AVIS D'EXPERT

Gilles Marmoret
Responsable du pôle Service des affaires techniques et professionnelles au sein de la Capeb
« Un vrai savoir-faire »
La demande est-elle forte pour des agrandissements avec ossature bois ?
En effet, même si je suis persuadé que beaucoup de projets ne peuvent pas être réalisés à l’heure actuelle. Tout simplement parce que la demande estimée à environ 15 % devient plus forte que l’offre qui se chiffre autour de 8%.
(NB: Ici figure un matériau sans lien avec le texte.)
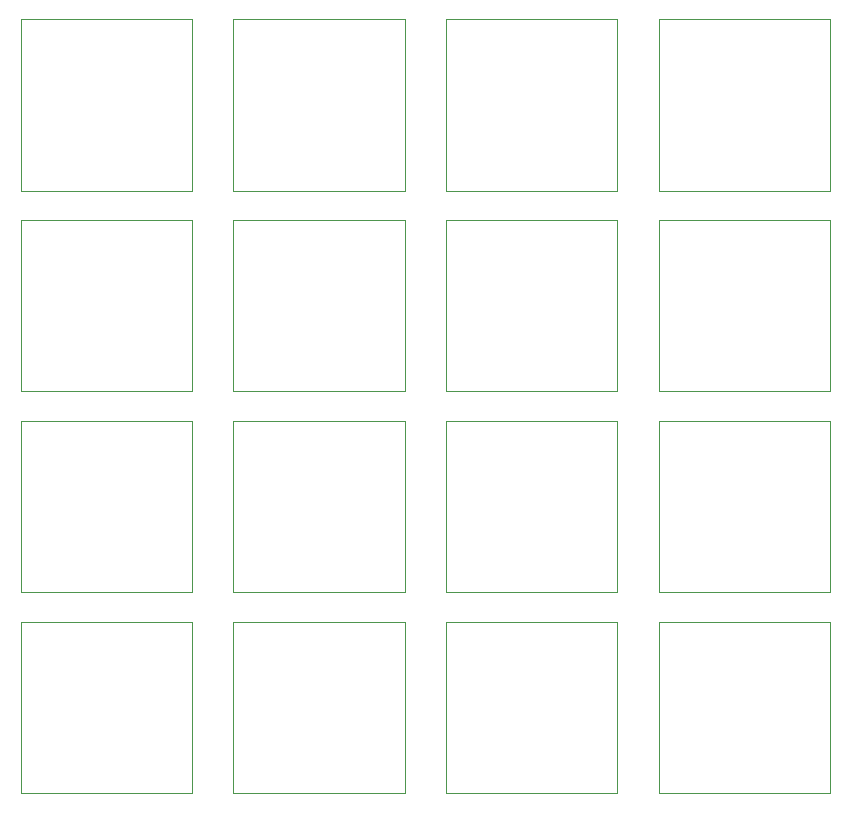
<source format=gbr>
G04 #@! TF.GenerationSoftware,KiCad,Pcbnew,8.0.6*
G04 #@! TF.CreationDate,2024-10-20T21:42:17+02:00*
G04 #@! TF.ProjectId,macropad,6d616372-6f70-4616-942e-6b696361645f,v7.6*
G04 #@! TF.SameCoordinates,Original*
G04 #@! TF.FileFunction,Other,ECO1*
%FSLAX46Y46*%
G04 Gerber Fmt 4.6, Leading zero omitted, Abs format (unit mm)*
G04 Created by KiCad (PCBNEW 8.0.6) date 2024-10-20 21:42:17*
%MOMM*%
%LPD*%
G01*
G04 APERTURE LIST*
%ADD10C,0.100000*%
G04 APERTURE END LIST*
D10*
G04 #@! TO.C,SW4*
X6000000Y-48500000D02*
X6000000Y-63000000D01*
X6000000Y-63000000D02*
X20500000Y-63000000D01*
X20500000Y-48500000D02*
X6000000Y-48500000D01*
X20500000Y-63000000D02*
X20500000Y-48500000D01*
G04 #@! TO.C,SW14*
X42000000Y-82500000D02*
X42000000Y-97000000D01*
X42000000Y-97000000D02*
X56500000Y-97000000D01*
X56500000Y-82500000D02*
X42000000Y-82500000D01*
X56500000Y-97000000D02*
X56500000Y-82500000D01*
G04 #@! TO.C,SW1*
X6000000Y-31500000D02*
X6000000Y-46000000D01*
X6000000Y-46000000D02*
X20500000Y-46000000D01*
X20500000Y-31500000D02*
X6000000Y-31500000D01*
X20500000Y-46000000D02*
X20500000Y-31500000D01*
G04 #@! TO.C,SW8*
X24000000Y-65500000D02*
X24000000Y-80000000D01*
X24000000Y-80000000D02*
X38500000Y-80000000D01*
X38500000Y-65500000D02*
X24000000Y-65500000D01*
X38500000Y-80000000D02*
X38500000Y-65500000D01*
G04 #@! TO.C,SW9*
X42000000Y-65500000D02*
X42000000Y-80000000D01*
X42000000Y-80000000D02*
X56500000Y-80000000D01*
X56500000Y-65500000D02*
X42000000Y-65500000D01*
X56500000Y-80000000D02*
X56500000Y-65500000D01*
G04 #@! TO.C,SW12*
X60000000Y-65500000D02*
X60000000Y-80000000D01*
X60000000Y-80000000D02*
X74500000Y-80000000D01*
X74500000Y-65500000D02*
X60000000Y-65500000D01*
X74500000Y-80000000D02*
X74500000Y-65500000D01*
G04 #@! TO.C,SW6*
X42000000Y-48500000D02*
X42000000Y-63000000D01*
X42000000Y-63000000D02*
X56500000Y-63000000D01*
X56500000Y-48500000D02*
X42000000Y-48500000D01*
X56500000Y-63000000D02*
X56500000Y-48500000D01*
G04 #@! TO.C,SW10*
X60000000Y-31500000D02*
X60000000Y-46000000D01*
X60000000Y-46000000D02*
X74500000Y-46000000D01*
X74500000Y-31500000D02*
X60000000Y-31500000D01*
X74500000Y-46000000D02*
X74500000Y-31500000D01*
G04 #@! TO.C,SW7*
X6000000Y-65500000D02*
X6000000Y-80000000D01*
X6000000Y-80000000D02*
X20500000Y-80000000D01*
X20500000Y-65500000D02*
X6000000Y-65500000D01*
X20500000Y-80000000D02*
X20500000Y-65500000D01*
G04 #@! TO.C,SW2*
X24000000Y-31500000D02*
X24000000Y-46000000D01*
X24000000Y-46000000D02*
X38500000Y-46000000D01*
X38500000Y-31500000D02*
X24000000Y-31500000D01*
X38500000Y-46000000D02*
X38500000Y-31500000D01*
G04 #@! TO.C,SW11*
X60000000Y-48500000D02*
X60000000Y-63000000D01*
X60000000Y-63000000D02*
X74500000Y-63000000D01*
X74500000Y-48500000D02*
X60000000Y-48500000D01*
X74500000Y-63000000D02*
X74500000Y-48500000D01*
G04 #@! TO.C,SW3*
X42000000Y-31500000D02*
X42000000Y-46000000D01*
X42000000Y-46000000D02*
X56500000Y-46000000D01*
X56500000Y-31500000D02*
X42000000Y-31500000D01*
X56500000Y-46000000D02*
X56500000Y-31500000D01*
G04 #@! TO.C,SW16*
X6000000Y-82500000D02*
X6000000Y-97000000D01*
X6000000Y-97000000D02*
X20500000Y-97000000D01*
X20500000Y-82500000D02*
X6000000Y-82500000D01*
X20500000Y-97000000D02*
X20500000Y-82500000D01*
G04 #@! TO.C,SW5*
X24000000Y-48500000D02*
X24000000Y-63000000D01*
X24000000Y-63000000D02*
X38500000Y-63000000D01*
X38500000Y-48500000D02*
X24000000Y-48500000D01*
X38500000Y-63000000D02*
X38500000Y-48500000D01*
G04 #@! TO.C,SW13*
X60000000Y-82500000D02*
X60000000Y-97000000D01*
X60000000Y-97000000D02*
X74500000Y-97000000D01*
X74500000Y-82500000D02*
X60000000Y-82500000D01*
X74500000Y-97000000D02*
X74500000Y-82500000D01*
G04 #@! TO.C,SW15*
X24000000Y-82500000D02*
X24000000Y-97000000D01*
X24000000Y-97000000D02*
X38500000Y-97000000D01*
X38500000Y-82500000D02*
X24000000Y-82500000D01*
X38500000Y-97000000D02*
X38500000Y-82500000D01*
G04 #@! TD*
M02*

</source>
Même si la filière compte 8 000 charpentiers – en notant tout de même qu’ils étaient moins de 6 000 cinq ans plus tôt - et environ 33 000 menuisiers, la pénurie de main-d’œuvre n’épargne pas ces métiers.En outre, une entreprise artisanale ne vit pas sur un produit mais sur un secteur d’activité qui s’étend rarement au-delà de son département.
Il ne doit donc pas nécessairement se spécialiser sur ce type de marché ?
Pas exactement. Le charpentier ou le menuisier qui se définit uniquement sur l’ossature bois peut avoir les pires ennuis. Il vaut mieux qu’il se définisse comme charpentier ou menuisier qui réalise de l’ossature bois.
Aujourd’hui, nous sommes sur un marché qui se développe en fonction des professionnels qui, de manière globale, doivent pouvoir réaliser le plan, la préfabrication, la fabrication et la mise en œuvre. Surélever ou agrandir avec une ossature bois, c’est à chaque fois un modèle unique qui demande un vrai savoir-faire.
Quel conseil donneriez-vous à un artisan positionné sur ce marché ?
De ne pas engager son client sur des transformations irréversibles.
Quelques conseils pour surélever ou agrandir
- Etant souvent en site occupé, il est impératif de protéger l’existant. Une opération difficile qui a un coût et qu’il faut chiffrer. Un bâchage provisoire reste moins cher, mais attention, il peut être inadapté.
- Bien vérifier sous la vêture, le bardage (bois, métallique, enduit hydraulique, etc.) qui doit être mis en œuvre dans les conditions réglementaires afin de garantir l’étanchéité.
- En cas de bardage bois, suivre les classements afin de mettre en œuvre des matériaux durables.
- Des débords de toits doivent prévus.
Attention : la définition du volume de maisons à réaliser doit être en conformité avec l’assurance contractée. Ce type d’ouvrage relève d’une obligation de constructeur de maisons individuelles.